At Valley Stream Central High School, Miller lettered in basketball, baseball and soccer, and broke his nose surfing on Long Beach. His friends included Leslie 'Moony'' Moonves, now president and CEO of CBS Television. 'We played basketball every day,'' he says.

It wasn't until 1968, during his freshman year of college at SUNY-Buffalo, that he got his first taste of Buddhism. On a whim, he traveled to Rochester for a weekend-long meditation retreat hosted by Philip Kapleau, the author of 'The Three Pillars of Zen'' and 'had a mini-breakthrough, or something,'' he says. 'But I was a college freshman, and I went back to dorm life and going crazy. It was the '60s, so we were into being out of our minds, and into music and the peace movement.''

He was affected more profoundly two years later, on May 4, 1970, when his best friend's girlfriend, Alison Krause, was shot and killed at Kent State while protesting the secret bombings in Cambodia: 'I realized that fighting for peace and demonstrating for peace were not the way. I had to become peace and embody peace.''

After graduating from Buffalo with honors in 1971, Miller hit the road, traveling through Europe, the Middle East and then India, Tibet and Nepal. He stayed in Asia for the next 20 years.

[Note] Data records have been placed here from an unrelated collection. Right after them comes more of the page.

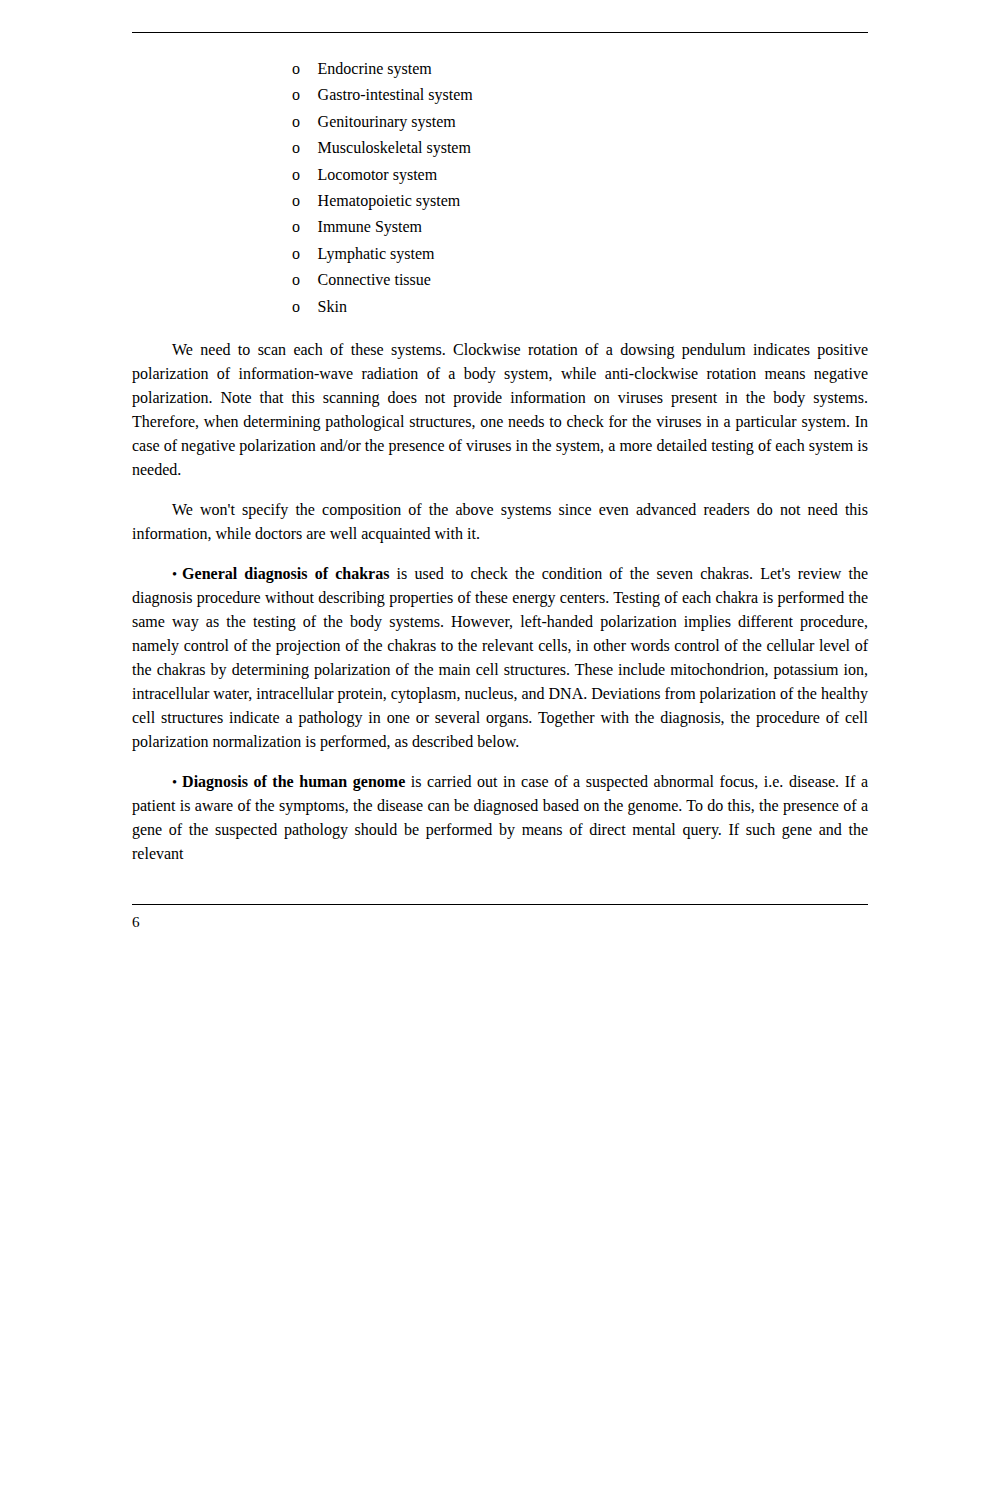Endocrine system
Gastro-intestinal system
Genitourinary system
Musculoskeletal system
Locomotor system
Hematopoietic system
Immune System
Lymphatic system
Connective tissue
Skin
We need to scan each of these systems. Clockwise rotation of a dowsing pendulum indicates positive polarization of information-wave radiation of a body system, while anti-clockwise rotation means negative polarization. Note that this scanning does not provide information on viruses present in the body systems. Therefore, when determining pathological structures, one needs to check for the viruses in a particular system. In case of negative polarization and/or the presence of viruses in the system, a more detailed testing of each system is needed.
We won't specify the composition of the above systems since even advanced readers do not need this information, while doctors are well acquainted with it.
•General diagnosis of chakras is used to check the condition of the seven chakras. Let's review the diagnosis procedure without describing properties of these energy centers. Testing of each chakra is performed the same way as the testing of the body systems. However, left-handed polarization implies different procedure, namely control of the projection of the chakras to the relevant cells, in other words control of the cellular level of the chakras by determining polarization of the main cell structures. These include mitochondrion, potassium ion, intracellular water, intracellular protein, cytoplasm, nucleus, and DNA. Deviations from polarization of the healthy cell structures indicate a pathology in one or several organs. Together with the diagnosis, the procedure of cell polarization normalization is performed, as described below.
•Diagnosis of the human genome is carried out in case of a suspected abnormal focus, i.e. disease. If a patient is aware of the symptoms, the disease can be diagnosed based on the genome. To do this, the presence of a gene of the suspected pathology should be performed by means of direct mental query. If such gene and the relevant
6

'I traveled around, spent a year teaching Zen Buddhism at a college in Japan, and lived in a monastery,'' he says. He was given the name Surya Das - which means 'servant of the sun.'' He spent 15 years becoming a monk - 'studying rituals, philosophy, ethics and morals, and yoga, and spending three and a half years in solitary retreat'' - and acting as a bodyguard, attendant, translator and sometime adviser to the Dalai Lama, whom he met in 1972. (He was also celibate for eight years, but has a girlfriend - 'My little Kathy. She has cats and I have dogs'' - now. In two of the four sects of Tibetan Buddhism, monks are allowed to marry.)

While abroad, Surya Das flew back to New York occasionally to attend weddings, funerals and baby showers, or to celebrate Thanksgiving. 'My parents went crazy when I left,'' he says, laughing. 'They wanted me to be a doctor or lawyer.''

In 1990, Surya Das returned to the United States with full authorization to ordain monks and teach Buddhism in America and Europe. He quickly began writing.

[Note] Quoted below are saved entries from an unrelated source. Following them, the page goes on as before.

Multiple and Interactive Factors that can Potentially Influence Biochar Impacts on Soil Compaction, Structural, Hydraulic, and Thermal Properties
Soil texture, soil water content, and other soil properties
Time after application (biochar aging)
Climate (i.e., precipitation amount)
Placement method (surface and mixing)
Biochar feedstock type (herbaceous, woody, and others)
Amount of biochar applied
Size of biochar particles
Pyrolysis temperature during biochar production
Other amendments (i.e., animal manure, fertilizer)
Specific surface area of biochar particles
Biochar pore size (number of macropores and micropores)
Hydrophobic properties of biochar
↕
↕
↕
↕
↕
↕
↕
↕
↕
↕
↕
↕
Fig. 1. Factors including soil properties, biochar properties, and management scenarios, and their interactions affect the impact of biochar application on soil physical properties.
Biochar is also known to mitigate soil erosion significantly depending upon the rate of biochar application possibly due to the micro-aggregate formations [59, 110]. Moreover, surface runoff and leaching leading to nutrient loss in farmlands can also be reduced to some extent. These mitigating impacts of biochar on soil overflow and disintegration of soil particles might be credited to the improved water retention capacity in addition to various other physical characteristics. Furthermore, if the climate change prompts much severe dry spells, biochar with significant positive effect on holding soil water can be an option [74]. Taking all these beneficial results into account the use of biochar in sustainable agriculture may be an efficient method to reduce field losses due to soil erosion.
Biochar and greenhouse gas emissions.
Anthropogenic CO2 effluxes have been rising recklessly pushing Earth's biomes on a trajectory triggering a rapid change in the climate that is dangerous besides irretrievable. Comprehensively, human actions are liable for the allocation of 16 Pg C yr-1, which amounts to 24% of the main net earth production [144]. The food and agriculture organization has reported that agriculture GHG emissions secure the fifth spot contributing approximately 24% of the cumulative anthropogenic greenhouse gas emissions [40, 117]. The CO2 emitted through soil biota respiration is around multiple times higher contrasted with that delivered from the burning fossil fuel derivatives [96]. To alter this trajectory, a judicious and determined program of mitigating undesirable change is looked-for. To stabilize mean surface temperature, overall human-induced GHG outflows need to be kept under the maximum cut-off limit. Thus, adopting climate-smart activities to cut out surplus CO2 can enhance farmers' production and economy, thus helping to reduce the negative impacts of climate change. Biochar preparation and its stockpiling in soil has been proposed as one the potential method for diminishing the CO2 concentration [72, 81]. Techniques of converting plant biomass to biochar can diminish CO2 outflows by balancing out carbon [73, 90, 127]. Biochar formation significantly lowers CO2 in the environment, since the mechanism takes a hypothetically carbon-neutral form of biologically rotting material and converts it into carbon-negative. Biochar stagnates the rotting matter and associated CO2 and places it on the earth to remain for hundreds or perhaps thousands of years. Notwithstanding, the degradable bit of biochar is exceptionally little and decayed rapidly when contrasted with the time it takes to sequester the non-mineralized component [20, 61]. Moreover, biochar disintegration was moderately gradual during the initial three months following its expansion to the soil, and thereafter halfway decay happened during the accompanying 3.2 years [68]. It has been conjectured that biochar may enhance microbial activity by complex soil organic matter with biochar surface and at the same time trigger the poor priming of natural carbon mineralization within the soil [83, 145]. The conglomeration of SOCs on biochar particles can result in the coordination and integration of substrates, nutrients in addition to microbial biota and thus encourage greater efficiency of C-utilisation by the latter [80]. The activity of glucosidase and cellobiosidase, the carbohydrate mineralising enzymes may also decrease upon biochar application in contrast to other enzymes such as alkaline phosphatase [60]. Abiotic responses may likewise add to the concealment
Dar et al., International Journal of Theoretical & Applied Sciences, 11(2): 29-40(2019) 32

His latest book focuses on finding spirituality in everyday life. 'It's not just about Buddhism,'' he says. 'It's finding spirituality in the garden, at the beach, or in music and art, with or without a religious institution.

'Enlightenment is not some grim chore we have to do. It is much more simple,'' he says. 'It's being wakeful and mindful. It's a combination of being compassionate and ethical in our actions.''

Surprisingly, Surya Das believes that New York, the stress center of the universe, lends itself perfectly to his ideas. 'The energy is so high here,'' he explains. 'It's like good surfing - either you drown or you have a great ride. If you can be grounded and not get carried away with competitiveness, workaholicism, unhealthy eating, caffeine or worse drugs, then you can ride that wave.''

(When asked how he reconciles his Buddhist teachings with his ever-increasing material income from book sales and lectures, he says, 'I gave up everything when I went to Tibet. I know what it is to do without. Money is not evil, being too attached to money is the problem.'')

On a more practical note, Surya Das suggests showing compassion on a small scale. 'Bring loving kindness to every contact you make - with the dry-cleaning person, the bus driver, a dog or a homeless person. Remember that you can feel like an ant here because the city is so big, but there is something inside you that is bigger.''

'Buddhism isn't about becoming someone else or putting on a costume. Anybody can do it,'' he reiterates. 'I went to the same summer camps as everyone else. I went to college and experimented. I follow sports, I'm a guy.''

With that, the lama in the tailored Western clothes stands, bows with his hands clasped and gives his interviewer a big bear hug.